7 claims mistakes people make after a major insured loss
When a devastating event like a fire or flood strikes, there is often little time to prepare. In the panic to evacuate, people are often forced to abandon cherished belongings in the interest of personal safety. The result is that many are literally faced with rebuilding their lives from the ground up once the dust settles.
Insurance is there to help those people recover from disaster. But making a claim after a major event can be highly emotional. Driven by a desperate need to get life back to normal, policyholders may make costly mistakes in the claims process. Here are seven of the biggest mistakes to avoid:
1. Not being familiar with your insurance policy
Instead of waiting until a worst case scenario, take the time to sit down with your broker now to understand to what degree your belongings are covered. Some things may be covered for replacement value, and some may not be covered at all. Sentimental value doesn’t always equate to cash value.
Do your homework so you aren’t taken by surprise. For example, protection against certain disasters like earthquakes and floods (if you don’t live in a flood plain) may require an additional clause. Be aware that it takes roughly 30 days for the additional insurance clause to kick in from the time of purchase.
2. Not having a clear picture of your possessions
While it does take time, having a comprehensive inventory of your possessions prior to a disaster will not only save you hours of frustration, it can also ensure that you receive enough coverage to replace what you lost.

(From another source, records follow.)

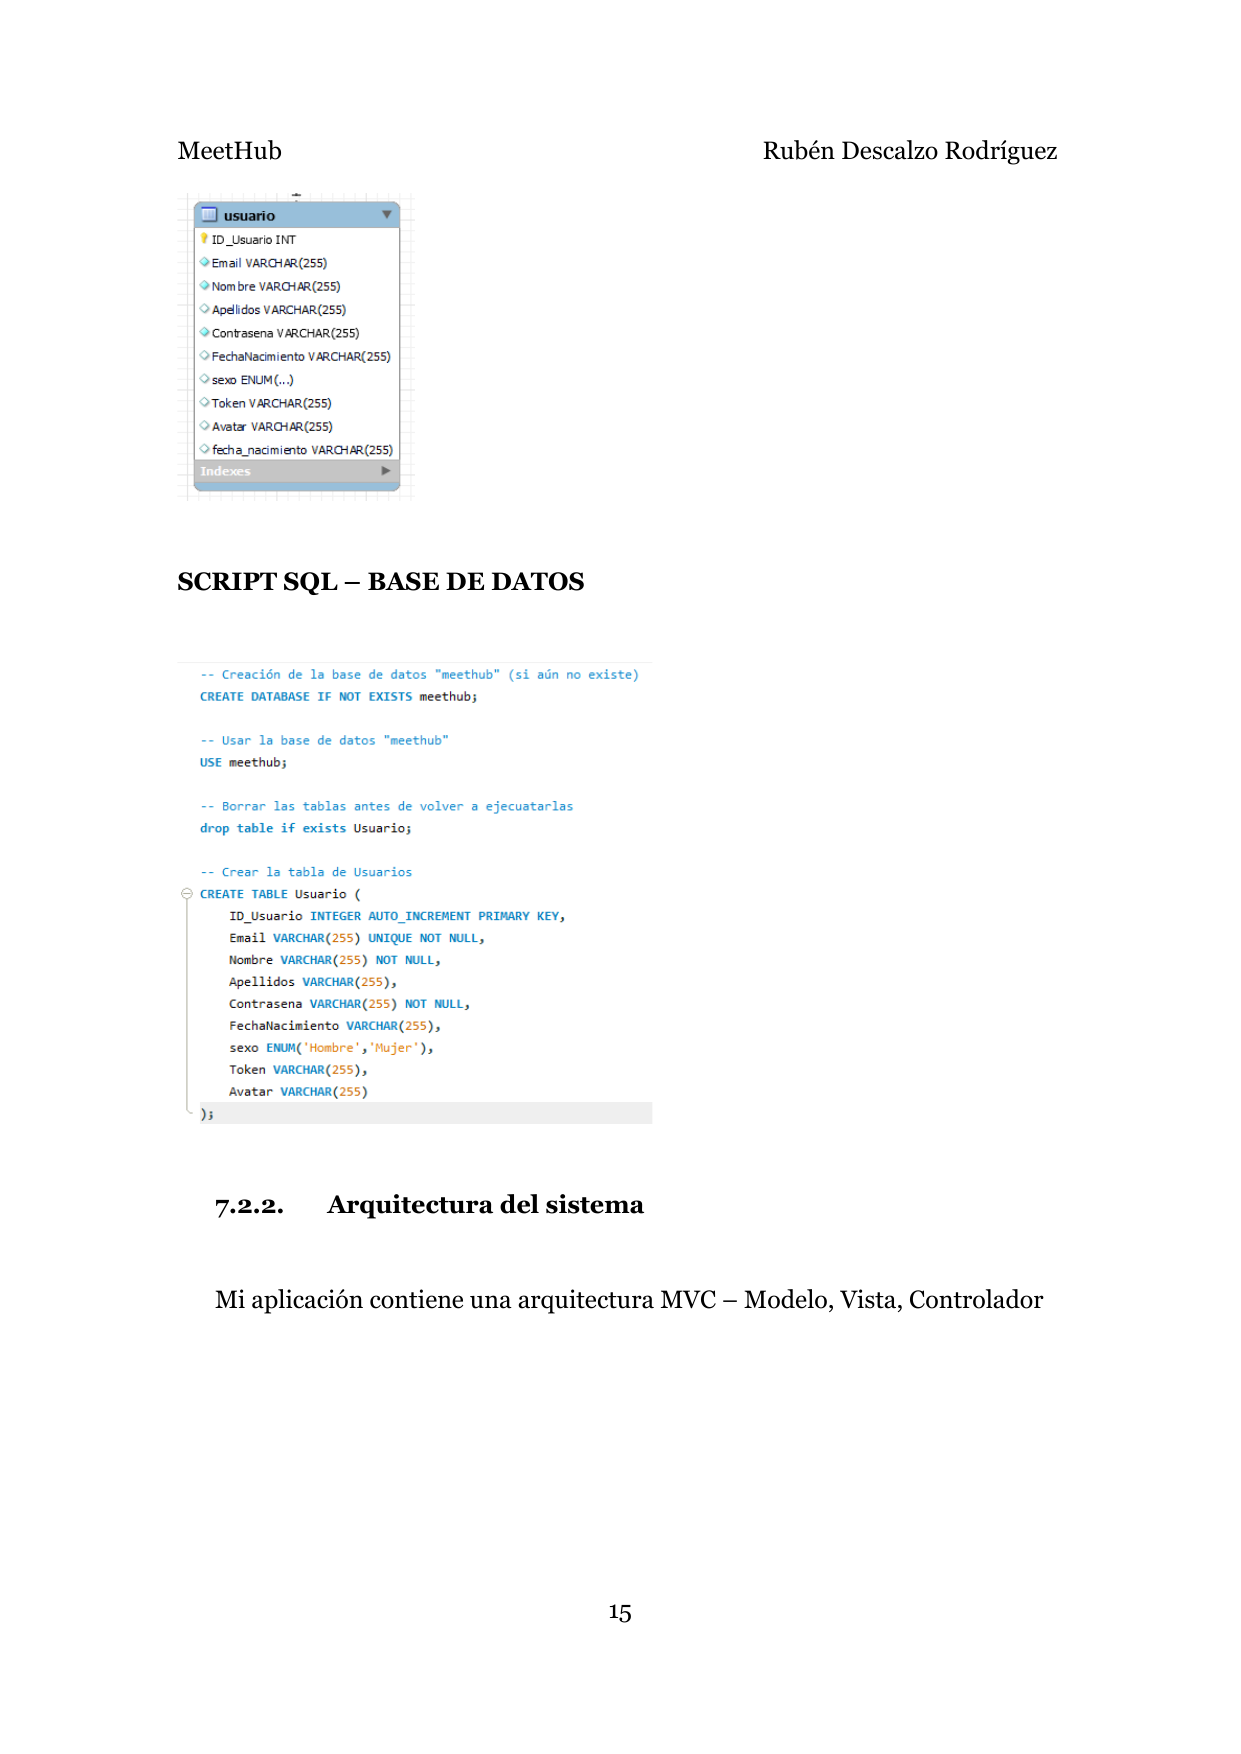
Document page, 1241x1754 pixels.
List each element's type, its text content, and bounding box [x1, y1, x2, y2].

list Arquitectura del sistema [215, 1191, 1063, 1219]
picture [177, 193, 415, 501]
text Mi aplicación contiene una arquitectura MVC – Modelo, Vista, Controlador [215, 1286, 1063, 1314]
picture [177, 662, 653, 1124]
text SCRIPT SQL – BASE DE DATOS [177, 567, 1063, 596]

Keep receipts and records, or take photos or video footage. Maintain records and paper copies in a safe deposit box or fireproof safe, and upload your digital files to cloud-based storage where they will be accessible even if your digital device is damaged.
3. Not keeping detailed allowance receipts and records
After a major disaster, insurance companies will provide allowances to help pay for living expenses and other emergency requirements while you are displaced from your home. Make sure you understand for what the allowance is intended. Buy a logbook to keep tight notes at every step. Get a pocket file folder to keep receipts for all your expenses.
Be aware that insurance companies are basing many of their initial payouts on projected timelines and losses. If they are projecting a six-week displacement, and you are back in your home after three weeks, you may be required to reimburse a portion of the initial payout. If, on the other hand, you are displaced longer, you may be entitled to more.
4. Rushing a claim
While it’s understandable that policyholders are anxious to get on with their lives, it’s easy to forget something if you make a claim in a hurry. If you don’t have an inventory of your possessions, take the time to build a solid list – go through it with every member of your household to identify any omissions. Walk through department stores, and take photos of items similar to what you had. Compile as much physical evidence as you can. Don’t rush into closing a claim or accepting final payment until you are sure that you have accounted for all your possessions.
On the other hand, some companies have strict deadlines that you have to meet if you wish to file a claim. Be mindful of this window to make sure you don’t miss your opportunity to be awarded full compensation.
5. Not keeping evidence
If you have been affected by a flood, you want to get rid of the water-damaged carpet as soon as possible. If your home has been damaged by fire, you’ll want to dispose of anything that has smoke damage. But don’t be too quick to toss out those damaged goods—they’re evidence your insurance company needs to properly assess the damage. If you can’t let it pile up without rotting, then take photographs to present to your adjuster.
6. Spending your claim too fast
An insurance payout can seem like a windfall. It’s tempting to treat yourself – especially after a traumatic event like the Fort McMurray fire. If you lost your entire home, you may be the recipient of a sizeable payout. The amount can seem overwhelming, but you will be surprised at how quickly you can spend it. It’s a good idea to make a budget before you start - and stick to it.
7. Selecting the wrong contractor
Sadly, after a disaster, many fraudulent contractors pop up hoping to make some quick money. Your insurance agent will have a list of trusted contractors. If you opt to select your own, make sure the contractor is reputable and capable of carrying out the scope of work you require.
Here are some steps you can take to make sure you’re dealing with a legitimate contractor or renovator:
o Get a statement and contract in writing
o Check references and research the company you’re hiring
o Never pay in cash
o Never pay in advance
Mother Nature is unpredictable and capable of causing extreme damage to people’s homes and lives. Avoiding common insurance mistakes will help you and your family get your feet back on solid ground as quickly and smoothly as possible.